A magical saga. I loved it.

"`SAILORS, LEPERS, OPIUM, SPIES--with such a family history, how could we be anyt'ing but sluts?' Dese Jess's last words to her grandmot'er, Pono. Dat night Pono walk into da sea." Thus, begins this wonderful book of story, saga and myth. As I read Shark Dialogues I grew to understand the power and sacredness of the Hawaiian Islands. Also the complexities of the people who have inhabited them. Complexities presented to us with complex and well defined characters -- Women characters! It was so nice to delve into powerful women characters.
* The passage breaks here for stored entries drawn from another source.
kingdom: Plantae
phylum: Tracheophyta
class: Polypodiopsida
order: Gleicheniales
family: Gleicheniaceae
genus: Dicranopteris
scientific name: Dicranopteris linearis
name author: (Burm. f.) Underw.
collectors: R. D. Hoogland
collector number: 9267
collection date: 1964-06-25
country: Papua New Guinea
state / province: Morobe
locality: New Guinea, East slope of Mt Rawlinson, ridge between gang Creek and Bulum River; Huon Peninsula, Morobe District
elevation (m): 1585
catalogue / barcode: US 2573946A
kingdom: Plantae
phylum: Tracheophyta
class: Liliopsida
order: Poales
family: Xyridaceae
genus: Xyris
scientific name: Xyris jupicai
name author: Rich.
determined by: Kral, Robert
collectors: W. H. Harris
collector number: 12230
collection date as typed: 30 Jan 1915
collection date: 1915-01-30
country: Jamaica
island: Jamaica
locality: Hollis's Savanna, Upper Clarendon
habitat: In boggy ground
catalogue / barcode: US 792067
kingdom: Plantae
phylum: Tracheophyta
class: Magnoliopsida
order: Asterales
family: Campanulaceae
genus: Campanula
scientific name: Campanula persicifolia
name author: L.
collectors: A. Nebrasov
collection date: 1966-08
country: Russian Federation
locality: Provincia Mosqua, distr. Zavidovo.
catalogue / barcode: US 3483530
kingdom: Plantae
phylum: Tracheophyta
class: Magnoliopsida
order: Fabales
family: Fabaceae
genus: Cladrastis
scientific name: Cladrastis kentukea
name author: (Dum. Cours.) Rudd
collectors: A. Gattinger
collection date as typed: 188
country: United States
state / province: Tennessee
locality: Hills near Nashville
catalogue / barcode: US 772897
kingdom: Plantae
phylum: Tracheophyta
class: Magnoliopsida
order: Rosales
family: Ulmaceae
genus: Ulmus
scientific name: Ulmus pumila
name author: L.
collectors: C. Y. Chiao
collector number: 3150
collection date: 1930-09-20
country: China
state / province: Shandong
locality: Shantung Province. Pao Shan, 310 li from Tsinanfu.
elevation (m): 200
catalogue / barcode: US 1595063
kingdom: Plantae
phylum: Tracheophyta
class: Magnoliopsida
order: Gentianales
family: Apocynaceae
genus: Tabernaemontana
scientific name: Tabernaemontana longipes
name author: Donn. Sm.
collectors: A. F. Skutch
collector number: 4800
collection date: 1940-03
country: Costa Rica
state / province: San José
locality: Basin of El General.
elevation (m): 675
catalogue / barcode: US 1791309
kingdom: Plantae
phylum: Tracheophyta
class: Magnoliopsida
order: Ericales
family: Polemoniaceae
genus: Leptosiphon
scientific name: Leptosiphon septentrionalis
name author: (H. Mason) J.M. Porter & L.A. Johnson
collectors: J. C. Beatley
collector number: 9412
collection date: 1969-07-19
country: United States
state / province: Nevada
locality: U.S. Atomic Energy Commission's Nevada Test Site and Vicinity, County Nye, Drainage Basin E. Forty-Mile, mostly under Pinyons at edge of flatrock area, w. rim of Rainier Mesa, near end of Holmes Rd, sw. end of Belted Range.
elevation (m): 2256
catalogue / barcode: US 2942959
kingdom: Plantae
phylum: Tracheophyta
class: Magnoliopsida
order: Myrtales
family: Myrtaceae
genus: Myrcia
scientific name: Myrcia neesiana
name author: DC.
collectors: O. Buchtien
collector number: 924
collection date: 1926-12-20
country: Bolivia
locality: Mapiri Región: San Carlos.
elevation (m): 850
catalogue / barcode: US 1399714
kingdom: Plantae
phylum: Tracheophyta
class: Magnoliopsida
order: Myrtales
Beginning with Kelonikoa, a Tahitian princess on the run in the 1800's. From Kelonikoa came a pouch of black pearls, a diary, and a heritage of strong, tenacious women. Her daughter Emma, Emma's daughter Lili, Lili's daughter Pono, and Pono's daughters and grandaughters. Pono, the most powerful, like the sea. Pono, who could dream-see and swim with sharks. Pono, who could be so cruel. Pono, who scared everyone, especially her grandaughter's Jess, Vanya, Ming and Rachel, all the fruit of this woman. This book beautifully shows the continuous cycle and circle of life, as we repeat our ancestors as ourselves. Here, as mothers struggle to love and raise their daughters, and as women seek the same over and over, in their lives, their love and their men. Shark Dialogues is personal, political, historical and magical.